A final report was produced in April 2012; after almost four years, it has still not been officially presented. The authors were hamstrung right from the start, as they had to broadly discuss terms and expressions which are anything but clear in the underlying convoluted definition of “GMOs” provided by current EU biotech law. Just by way of example, the experts are divided on a particularly tricky problem, i.e. the transitory state in which a genetic modification is only provisional: the outcome is “a GMO”, no it isn’t, maybe it is, only for a bit.

Let us say without any hint of irony that we have some sympathy for those appointed experts, who have had to spend who knows how many hours discussing useless, gimcrack issues; time and energy wasted to establish whether this or that technique definitely fell into the hodgepodge of the inconsistent European definition of “GMOs” and the related strange exceptions and incoherent digressions. No scientist can provide answers to a wrong question.

The results of biotechnological manipulation (the pros and cons of new cultivars) cannot be inferred a priori from the characteristics of the processes applied, and consequently cannot provide the basis for a more or less stringent law regarding the expected healthiness or otherwise of what is being produced: in an ideal world, the experts who were called up would have had to heroically refuse the appointment, simply explaining to the principal (the EU Commission) that the question raised – i.e. whether the “new techniques” produce “GMOs” or not, and how they relate to the crazy existing law – even if it were possible to reply, would be pointless.

Biotechnological research continues and in coming years many new techniques will emerge. For instance, the CRISPR approach has not been examined by the Working Group, so as the unpublished final report is already outdated! Therefore, will EU regulators create never-ending new committees to discuss the advancements, which we expect to come fast and furious, in regards to the current, outlandish EU “GMO” law?
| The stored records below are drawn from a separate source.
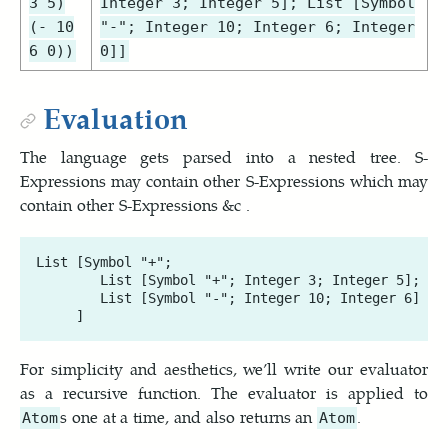
3 5)
Integer 3; Integer 5]; List [Symbol
(- 10
"-"; Integer 10; Integer 6; Integer
6 0))
0]]
Evaluation
The language gets parsed into a nested tree. S-
Expressions may contain other S-Expressions which may
contain other S-Expressions &c .
List [Symbol "+"; 

        List [Symbol "+"; Integer 3; Integer 5]; 

        List [Symbol "-"; Integer 10; Integer 6]

For simplicity and aesthetics, we’ll write our evaluator
as a recursive function. The evaluator is applied to
s one at a time, and also returns an
.
Atom
Atom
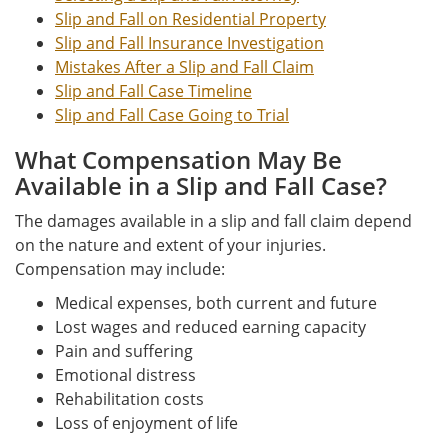
Slip and Fall on Residential Property
Slip and Fall Insurance Investigation
Mistakes After a Slip and Fall Claim
Slip and Fall Case Timeline
Slip and Fall Case Going to Trial
What Compensation May Be
Available in a Slip and Fall Case?
The damages available in a slip and fall claim depend
on the nature and extent of your injuries.
Compensation may include:
Medical expenses, both current and future
Lost wages and reduced earning capacity
Pain and suffering
Emotional distress
Rehabilitation costs
Loss of enjoyment of life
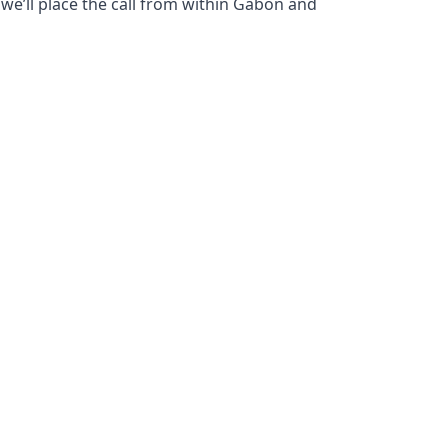
 we’ll place the call from within Gabon and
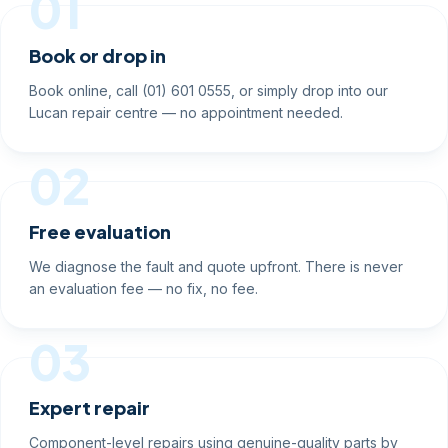
01
Book or drop in
Book online, call (01) 601 0555, or simply drop into our
Lucan repair centre — no appointment needed.
02
Free evaluation
We diagnose the fault and quote upfront. There is never
an evaluation fee — no fix, no fee.
03
Expert repair
Component-level repairs using genuine-quality parts by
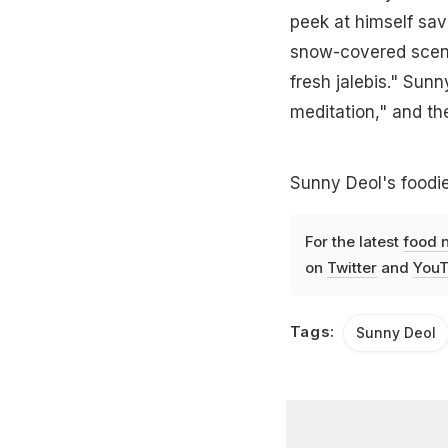
peek at himself savo
snow-covered scene
fresh jalebis." Sunn
meditation," and the
Sunny Deol's foodie
For the latest
food 
on
Twitter
and
YouT
Tags:
Sunny Deol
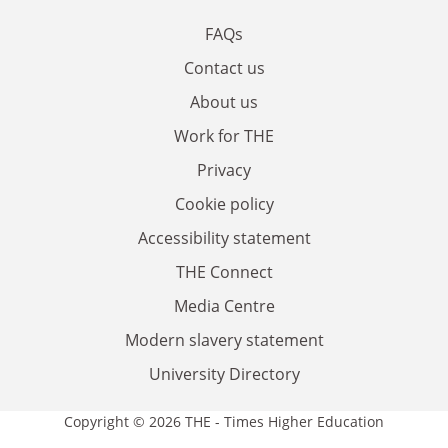
FAQs
Contact us
About us
Work for THE
Privacy
Cookie policy
Accessibility statement
THE Connect
Media Centre
Modern slavery statement
University Directory
Copyright © 2026 THE - Times Higher Education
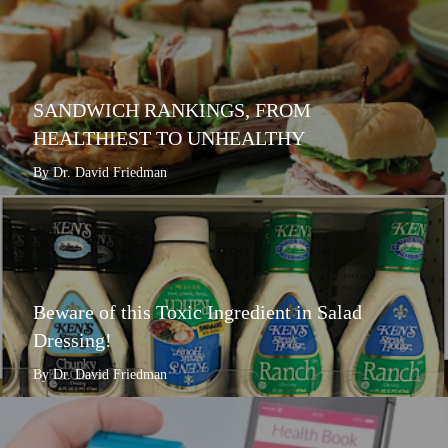
SANDWICH RANKINGS, FROM
HEALTHIEST TO UNHEALTHY
By Dr. David Friedman
Beware of this Toxic Ingredient in Salad
Dressing!
By Dr. David Friedman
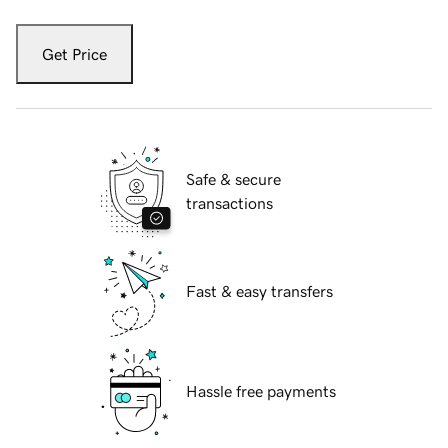
Get Price
Safe & secure
transactions
Fast & easy transfers
Hassle free payments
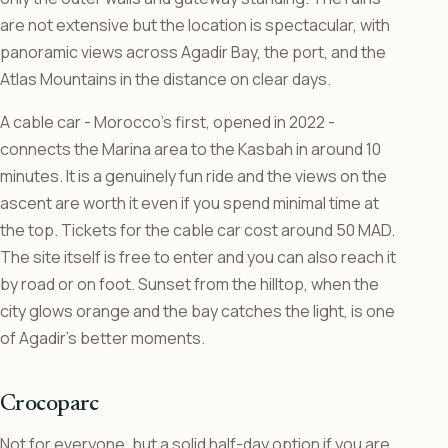
are not extensive but the location is spectacular, with
panoramic views across Agadir Bay, the port, and the
Atlas Mountains in the distance on clear days.
A cable car - Morocco’s first, opened in 2022 -
connects the Marina area to the Kasbah in around 10
minutes. It is a genuinely fun ride and the views on the
ascent are worth it even if you spend minimal time at
the top. Tickets for the cable car cost around 50 MAD.
The site itself is free to enter and you can also reach it
by road or on foot. Sunset from the hilltop, when the
city glows orange and the bay catches the light, is one
of Agadir’s better moments.
Crocoparc
Not for everyone, but a solid half-day option if you are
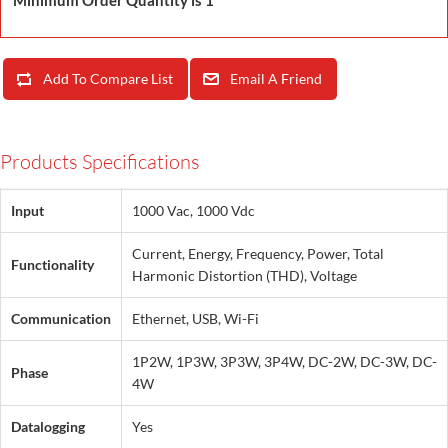
Minimum Order Quantity is 1
Add To Compare List
Email A Friend
Products Specifications
Input
1000 Vac, 1000 Vdc
Current, Energy, Frequency, Power, Total
Functionality
Harmonic Distortion (THD), Voltage
Communication
Ethernet, USB, Wi-Fi
1P2W, 1P3W, 3P3W, 3P4W, DC-2W, DC-3W, DC-
Phase
4W
Datalogging
Yes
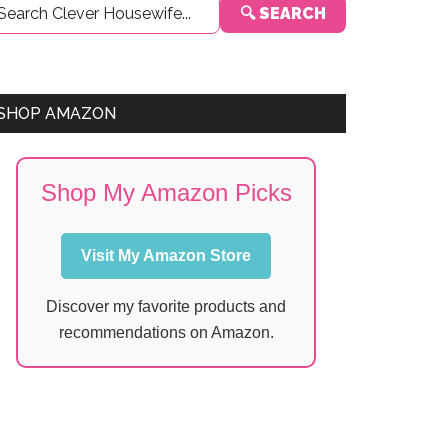
🔍 SEARCH
Sidebar
SHOP AMAZON
Shop My Amazon Picks
Visit My Amazon Store
Discover my favorite products and
recommendations on Amazon.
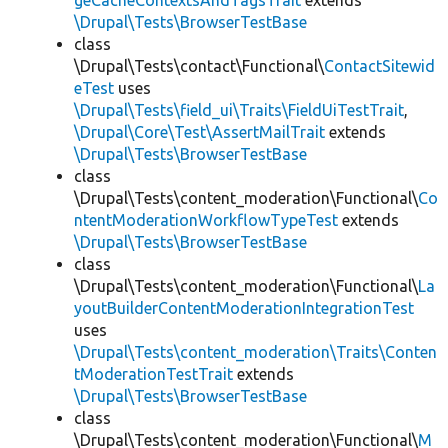
geCacheContextsAndTagsTrait
extends
\Drupal\Tests\BrowserTestBase
class
\Drupal\Tests\contact\Functional\
ContactSitewid
eTest
uses
\Drupal\Tests\field_ui\Traits\FieldUiTestTrait
,
\Drupal\Core\Test\AssertMailTrait
extends
\Drupal\Tests\BrowserTestBase
class
\Drupal\Tests\content_moderation\Functional\
Co
ntentModerationWorkflowTypeTest
extends
\Drupal\Tests\BrowserTestBase
class
\Drupal\Tests\content_moderation\Functional\
La
youtBuilderContentModerationIntegrationTest
uses
\Drupal\Tests\content_moderation\Traits\Conten
tModerationTestTrait
extends
\Drupal\Tests\BrowserTestBase
class
\Drupal\Tests\content_moderation\Functional\
M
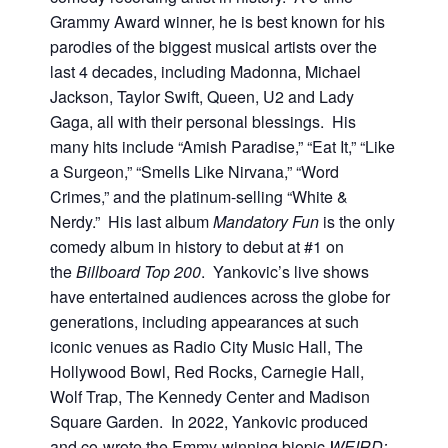
Grammy Award winner, he is best known for his
parodies of the biggest musical artists over the
last 4 decades, including Madonna, Michael
Jackson, Taylor Swift, Queen, U2 and Lady
Gaga, all with their personal blessings. His
many hits include “Amish Paradise,” “Eat It,” “Like
a Surgeon,” “Smells Like Nirvana,” “Word
Crimes,” and the platinum-selling “White &
Nerdy.” His last album
Mandatory Fun
is the only
comedy album in history to debut at #1 on
the
Billboard
Top 200
. Yankovic’s live shows
have entertained audiences across the globe for
generations, including appearances at such
iconic venues as Radio City Music Hall, The
Hollywood Bowl, Red Rocks, Carnegie Hall,
Wolf Trap, The Kennedy Center and Madison
Square Garden. In 2022, Yankovic produced
and co-wrote the Emmy-winning biopic
WEIRD:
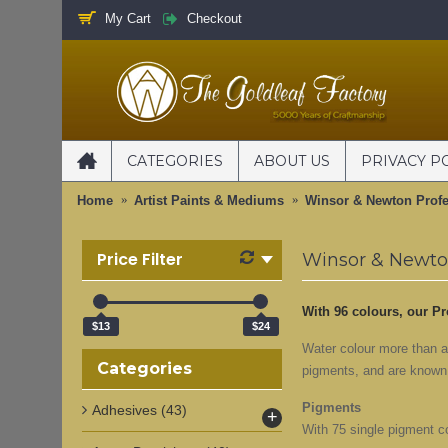
My Cart
Checkout
CATEGORIES
ABOUT US
PRIVACY P
Home
Artist Paints & Mediums
Winsor & Newton Profe
Price Filter
Winsor & Newton
With 96 colours, our Pr
$13
$24
Water colour more than a
Categories
pigments, and are known f
Pigments
Adhesives
(43)
+
With 75 single pigment co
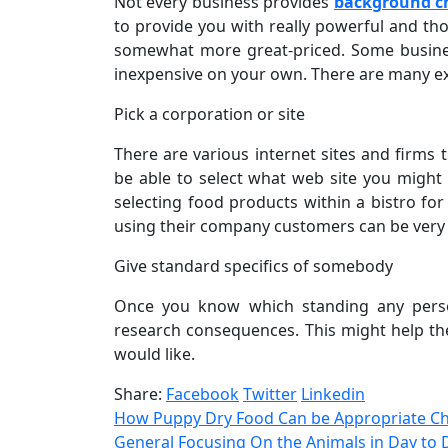
Not every business provides
background ch
to provide you with really powerful and tho
somewhat more great-priced. Some busines
inexpensive on your own. There are many ex
Pick a corporation or site
There are various internet sites and firms
be able to select what web site you might 
selecting food products within a bistro fo
using their company customers can be very 
Give standard specifics of somebody
Once you know which standing any person
research consequences. This might help the
would like.
Share:
Facebook
Twitter
Linkedin
How Puppy Dry Food Can be Appropriate Ch
General Focusing On the Animals in Day to 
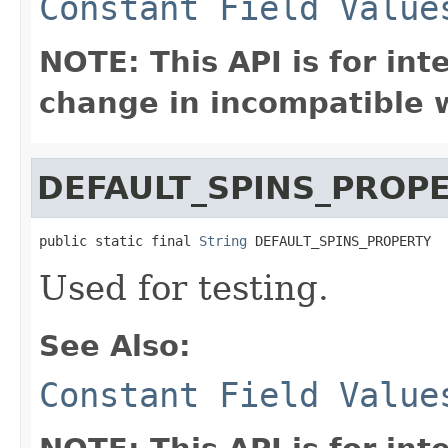
Constant Field Value
NOTE: This API is for in
change in incompatible w
DEFAULT_SPINS_PROP
public static final 
String
 DEFAULT_SPINS_PROPERTY
Used for testing.
See Also:
Constant Field Value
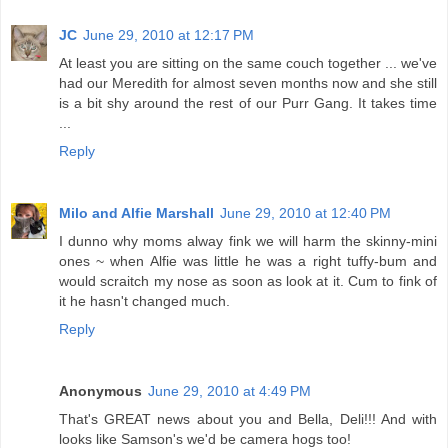
JC
June 29, 2010 at 12:17 PM
At least you are sitting on the same couch together ... we've
had our Meredith for almost seven months now and she still
is a bit shy around the rest of our Purr Gang. It takes time
...
Reply
Milo and Alfie Marshall
June 29, 2010 at 12:40 PM
I dunno why moms alway fink we will harm the skinny-mini
ones ~ when Alfie was little he was a right tuffy-bum and
would scraitch my nose as soon as look at it. Cum to fink of
it he hasn't changed much.
Reply
Anonymous
June 29, 2010 at 4:49 PM
That's GREAT news about you and Bella, Deli!!! And with
looks like Samson's we'd be camera hogs too!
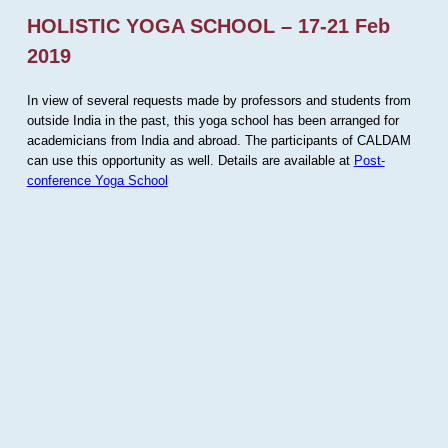
HOLISTIC YOGA SCHOOL – 17-21 Feb
2019
In view of several requests made by professors and students from
outside India in the past, this yoga school has been arranged for
academicians from India and abroad. The participants of CALDAM
can use this opportunity as well. Details are available at
Post-
conference Yoga School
Talk about a waste of taxpayers’ money!

As the vast majority of scientists recommend, the norms throughout Europe should be rewritten, thus uprooting the idiotic “anti-GMO” fence that now exists. We need to apply rules – with the necessary strict criteria — not on the complicated processes of making new GM products but impartially on each and every product (“GMO” or otherwise); in other words, once created, a posteriori, not a priori with respect to the biotechnological processes used. For instance, the European Academies Science Advisory Council recommended: ”A future regulatory framework should be product rather than process based so that it is consistent and applies to the novelty of the characteristics of new plant varieties.”

Will a little reasonableness win out this time?

This is a shorter version of a paper that has been published in EMBO Reports, the journal of the European Molecular Biology Organization. A related paper was published in Nature Biotechnology and a shorter version of it is available in the GLP website.

Giovanni Tagliabue is an Italian philosopher of life sciences: his comprehensive book “GMOs”: A Scientific-political Dialogue on a Meaningless Category will be published in 2016.